◆ INFORMATION GIVEN
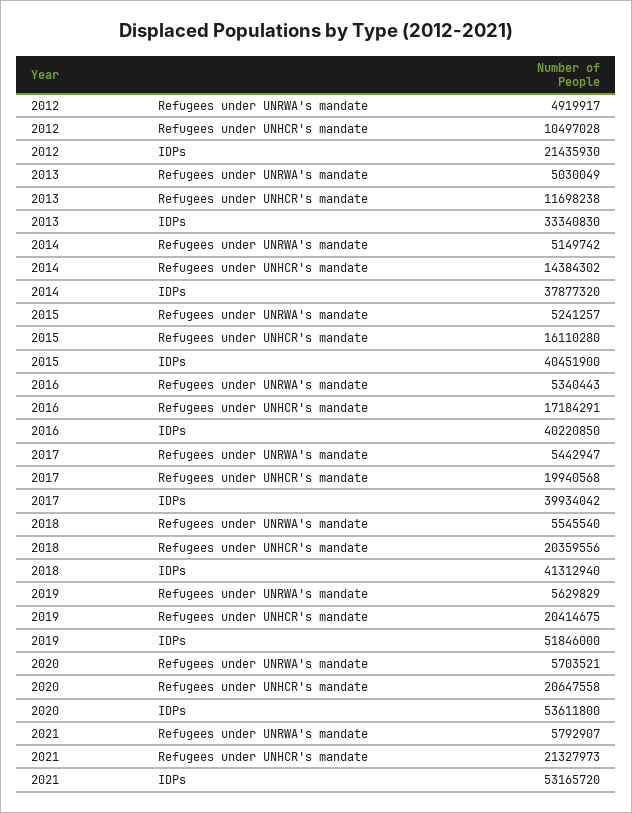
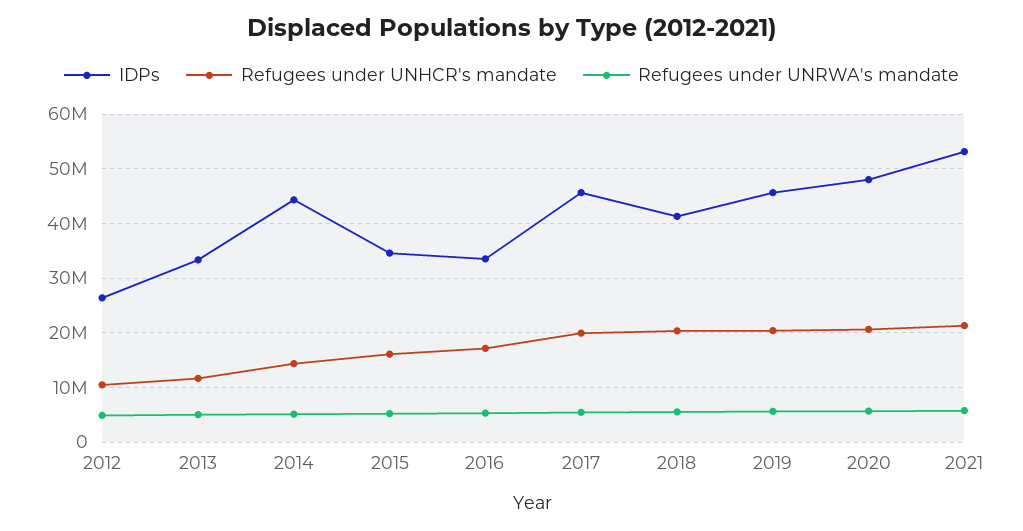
IDPs, 2012: 21435930 -> 26000000
IDPs, 2014: 37877320 -> 44000000
IDPs, 2015: 40451900 -> 34000000
IDPs, 2016: 40220850 -> 34000000
IDPs, 2017: 39934042 -> 46000000
IDPs, 2019: 51846000 -> 46000000
IDPs, 2020: 53611800 -> 48000000

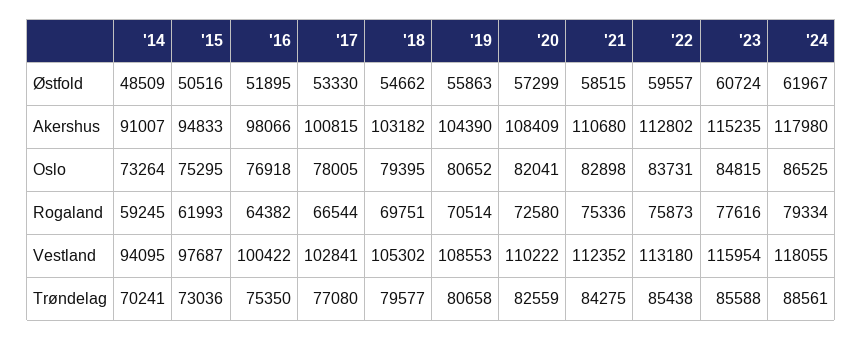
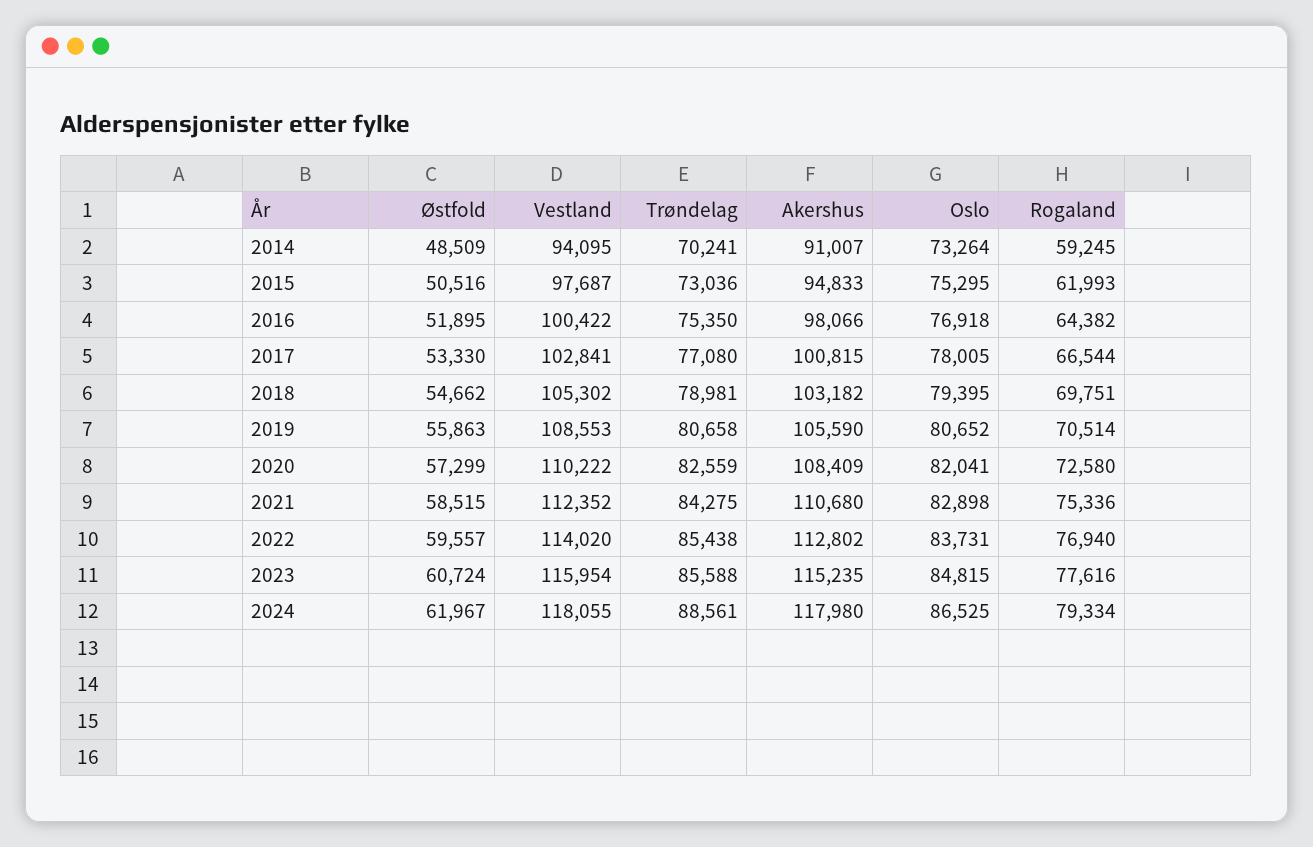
'19, Akershus: 104390 -> 105590
'22, Rogaland: 75873 -> 76940
'22, Vestland: 113180 -> 114020
'18, Trøndelag: 79577 -> 78981

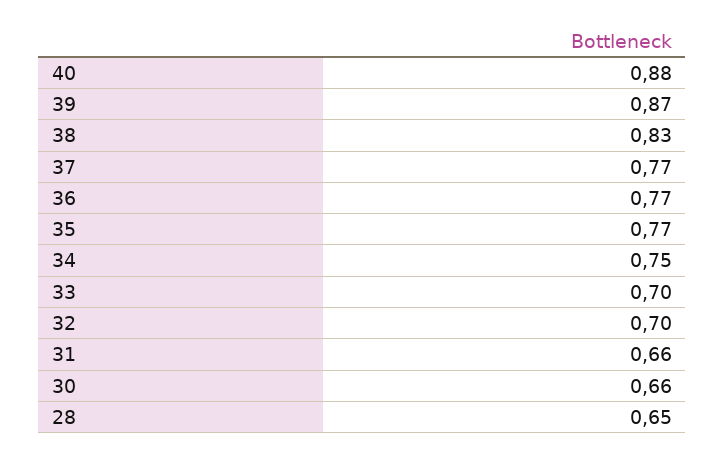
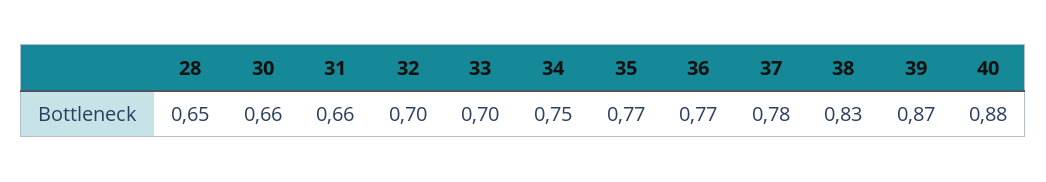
37: 0.77 -> 0.78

◆ PROBLEM TO WORK ON
Report back each line in the material above that contains the string "IDPs".

◆ EXPECTED ANSWER
IDPs, 2012: 21435930 -> 26000000
IDPs, 2014: 37877320 -> 44000000
IDPs, 2015: 40451900 -> 34000000
IDPs, 2016: 40220850 -> 34000000
IDPs, 2017: 39934042 -> 46000000
IDPs, 2019: 51846000 -> 46000000
IDPs, 2020: 53611800 -> 48000000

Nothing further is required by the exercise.